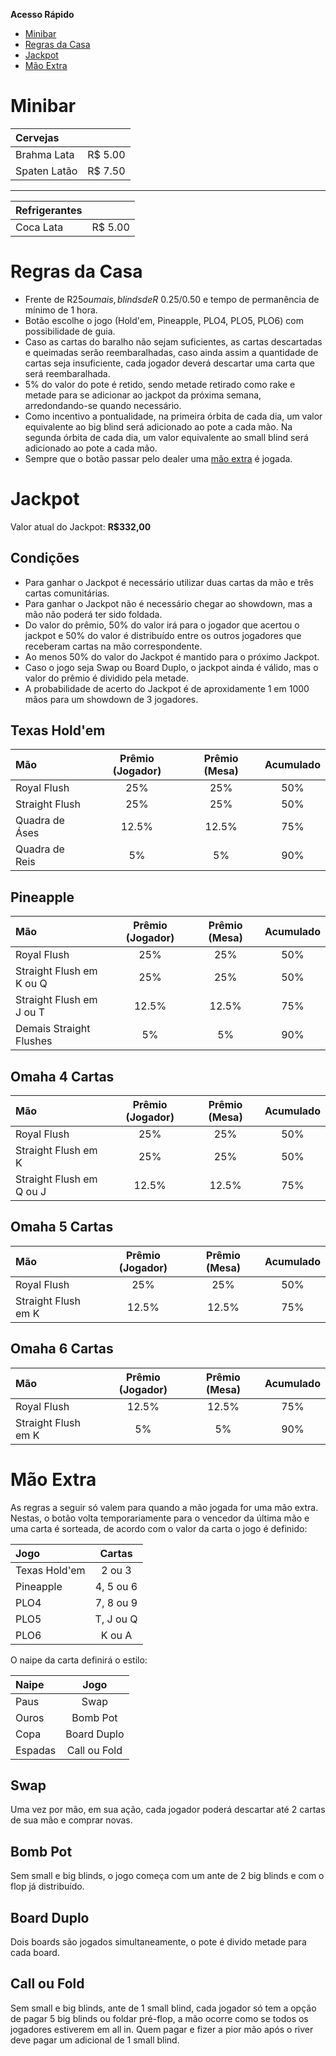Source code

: **Acesso Rápido**
- [Minibar](index.md#minibar)
- [Regras da Casa](index.md#regras-da-casa)
- [Jackpot](index.md#jackpot)
- [Mão Extra](index.md#mão-extra)

# Minibar

| Cervejas | |
| :-- | --: |
| Brahma Lata | R$ 5.00 |
| Spaten Latão | R$ 7.50 |

* * *

| Refrigerantes | |
| :-- | --: |
| Coca Lata | R$ 5.00 |

# Regras da Casa

- Frente de R$25 ou mais, blinds de R$ 0.25/0.50 e tempo de permanência de mínimo de 1 hora.
- Botão escolhe o jogo (Hold'em, Pineapple, PLO4, PLO5, PLO6) com possibilidade de guia.
- Caso as cartas do baralho não sejam suficientes, as cartas descartadas e queimadas serão reembaralhadas, caso ainda assim a quantidade de cartas seja insuficiente, cada jogador deverá descartar uma carta que será reembaralhada.
- 5% do valor do pote é retido, sendo metade retirado como rake e metade para se adicionar ao jackpot da próxima semana, arredondando-se quando necessário.
- Como incentivo a pontualidade, na primeira órbita de cada dia, um valor equivalente ao big blind será adicionado ao pote a cada mão. Na segunda órbita de cada dia, um valor equivalente ao small blind será adicionado ao pote a cada mão.
- Sempre que o botão passar pelo dealer uma [mão extra](index.md#mão-extra) é jogada.

# Jackpot
Valor atual do Jackpot: **R$332,00**

## Condições
- Para ganhar o Jackpot é necessário utilizar duas cartas da mão e três cartas comunitárias.
- Para ganhar o Jackpot não é necessário chegar ao showdown, mas a mão não poderá ter sido foldada.
- Do valor do prêmio, 50% do valor irá para o jogador que acertou o jackpot e 50% do valor é distribuído entre os outros jogadores que receberam cartas na mão correspondente.
- Ao menos 50% do valor do Jackpot é mantido para o próximo Jackpot.
- Caso o jogo seja Swap ou Board Duplo, o jackpot ainda é válido, mas o valor do prêmio é dividido pela metade.
- A probabilidade de acerto do Jackpot é de aproxidamente 1 em 1000 mãos para um showdown de 3 jogadores.

## Texas Hold'em

| Mão | Prêmio (Jogador) | Prêmio (Mesa) | Acumulado |
| :-- | :--:| :--: | :--: |
| Royal Flush | 25% | 25% | 50% |
| Straight Flush | 25% | 25% | 50% |
| Quadra de Áses | 12.5% | 12.5% | 75% |
| Quadra de Reis | 5% | 5% | 90% |

## Pineapple

| Mão | Prêmio (Jogador) | Prêmio (Mesa) | Acumulado |
| :-- | :--:| :--: | :--: |
| Royal Flush | 25% | 25% | 50% |
| Straight Flush em K ou Q | 25% | 25% | 50% |
| Straight Flush em J ou T | 12.5% | 12.5% | 75% |
| Demais Straight Flushes | 5% | 5% | 90% |

## Omaha 4 Cartas

| Mão | Prêmio (Jogador) | Prêmio (Mesa) | Acumulado |
| :-- | :--:| :--: | :--: |
| Royal Flush | 25% | 25% | 50% |
| Straight Flush em K | 25% | 25% | 50% |
| Straight Flush em Q ou J | 12.5% | 12.5% | 75% |

## Omaha 5 Cartas

| Mão | Prêmio (Jogador) | Prêmio (Mesa) | Acumulado |
| :-- | :--:| :--: | :--: |
| Royal Flush | 25% | 25% | 50% |
| Straight Flush em K | 12.5% | 12.5% | 75% |

## Omaha 6 Cartas

| Mão | Prêmio (Jogador) | Prêmio (Mesa) | Acumulado |
| :-- | :--:| :--: | :--: |
| Royal Flush | 12.5% | 12.5% | 75% |
| Straight Flush em K | 5% | 5% | 90% |

# Mão Extra
As regras a seguir só valem para quando a mão jogada for uma mão extra. Nestas, o botão volta temporariamente para o vencedor da última mão e uma carta é sorteada, de acordo com o valor da carta o jogo é definido:

| Jogo | Cartas |
| :-- | :--:|
| Texas Hold'em | 2 ou 3 |
| Pineapple | 4, 5 ou 6 |
| PLO4 | 7, 8 ou 9 |
| PLO5 | T, J ou Q |
| PLO6 | K ou A |

O naipe da carta definirá o estilo:

| Naipe | Jogo |
| :-- | :--:|
| Paus | Swap |
| Ouros | Bomb Pot |
| Copa | Board Duplo |
| Espadas | Call ou Fold |

## Swap
Uma vez por mão, em sua ação, cada jogador poderá descartar até 2 cartas de sua mão e comprar novas.

## Bomb Pot
Sem small e big blinds, o jogo começa com um ante de 2 big blinds e com o flop já distribuído.

## Board Duplo
Dois boards são jogados simultaneamente, o pote é divido metade para cada board.

## Call ou Fold
Sem small e big blinds, ante de 1 small blind, cada jogador só tem a opção de pagar 5 big blinds ou foldar pré-flop, a mão ocorre como se todos os jogadores estiverem em all in. Quem pagar e fizer a pior mão após o river deve pagar um adicional de 1 small blind.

__WHAT TO DO__.
Please update everything from the start of the listing down to and including the line that contains "Valor atual do Jackpot: **R$332,00**", replacing "Refrigerantes" with "Bebidas sem álcool" and changing nothing else. Return only those lines, without the pictures.

__OUTPUT OF THE TASK__.
Source code

: **Acesso Rápido**
- [Minibar](index.md#minibar)
- [Regras da Casa](index.md#regras-da-casa)
- [Jackpot](index.md#jackpot)
- [Mão Extra](index.md#mão-extra)

# Minibar

| Cervejas | |
| :-- | --: |
| Brahma Lata | R$ 5.00 |
| Spaten Latão | R$ 7.50 |

* * *

| Bebidas sem álcool | |
| :-- | --: |
| Coca Lata | R$ 5.00 |

# Regras da Casa

- Frente de R$25 ou mais, blinds de R$ 0.25/0.50 e tempo de permanência de mínimo de 1 hora.
- Botão escolhe o jogo (Hold'em, Pineapple, PLO4, PLO5, PLO6) com possibilidade de guia.
- Caso as cartas do baralho não sejam suficientes, as cartas descartadas e queimadas serão reembaralhadas, caso ainda assim a quantidade de cartas seja insuficiente, cada jogador deverá descartar uma carta que será reembaralhada.
- 5% do valor do pote é retido, sendo metade retirado como rake e metade para se adicionar ao jackpot da próxima semana, arredondando-se quando necessário.
- Como incentivo a pontualidade, na primeira órbita de cada dia, um valor equivalente ao big blind será adicionado ao pote a cada mão. Na segunda órbita de cada dia, um valor equivalente ao small blind será adicionado ao pote a cada mão.
- Sempre que o botão passar pelo dealer uma [mão extra](index.md#mão-extra) é jogada.

# Jackpot
Valor atual do Jackpot: **R$332,00**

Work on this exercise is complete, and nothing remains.